Magmatism in the Gregory Rift, East Africa: Evidence for Melt Generation by a Plume

The volume and composition of volcanic rocks associated with the Gregory rift are interpreted in the light of inversions performed on the REE concentrations of the most magnesian basalts. When the estimated volume of salic rock (˜88 000 km3) is converted into basalt (˜792 000 km3) the total volume of basaltic melt generated over the last 30 My is at least 924 000 km3, corresponding to an average rate of melt production of ˜0⋅03 km3/yr and an average melt thickness of between 7 and 26 km everywhere beneath the rift. The mean compositions of the basaltic magmas erupted within the rift and on the rift flanks during the Upper Oligocene and Miocene, the Pliocene, and the Quaternary are taken to be representative of the average compositions of melts produced by fractional melting in the asthenospheric mantle. When the REE concentrations of the observed average compositions are inverted they suggest that much of the melt was produced in the depth and temperature range of the transition from garnet to spinel peridotite. For a mantle potential temperature of ˜1500°C the top of the melting region predicted from the inversions is at ˜70 km beneath the rift axis and ˜80 km beneath the rift flanks. Within the rift zone the predicted thickness of melt increases from the Upper Oligocene and Miocene to the Pliocene and is always greater than that predicted for the rift flanks, and the timeaveraged thickness of melt predicted is 0/5 km.

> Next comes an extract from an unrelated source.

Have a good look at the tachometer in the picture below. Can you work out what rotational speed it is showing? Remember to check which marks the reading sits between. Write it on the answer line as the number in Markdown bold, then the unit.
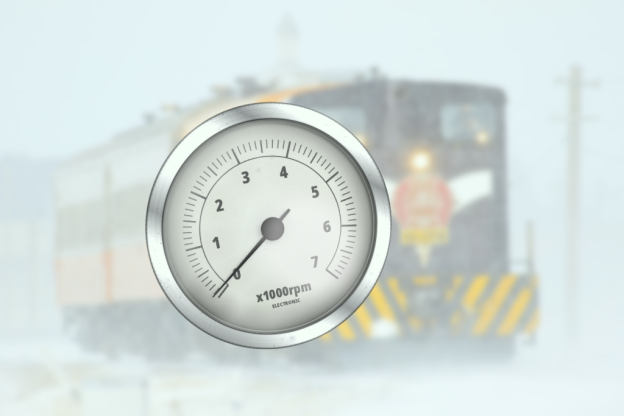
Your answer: **100** rpm
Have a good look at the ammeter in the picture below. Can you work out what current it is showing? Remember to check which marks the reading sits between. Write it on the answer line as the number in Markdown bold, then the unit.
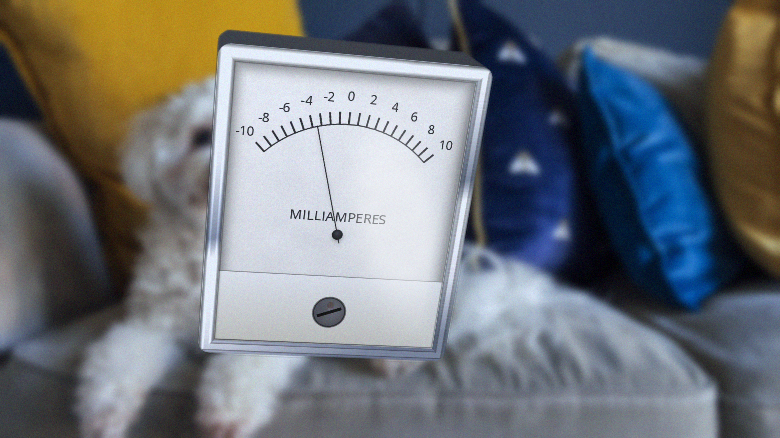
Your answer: **-3.5** mA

To generate the observed volume of melt the asthenospheric mantle must continually upwell through the melting region (extending from 70 to 150 km) with a vertical velocity of between 40 and 140 mm/yr. The results suggest that, volumetrically and compositionally, magmatic activity associated with the Gregory rift is quantitatively consistent with a model of a mantle plume upwelling beneath thinned continental lithosphere. Predictions made by such a model are in broad agreement with geophysical observations.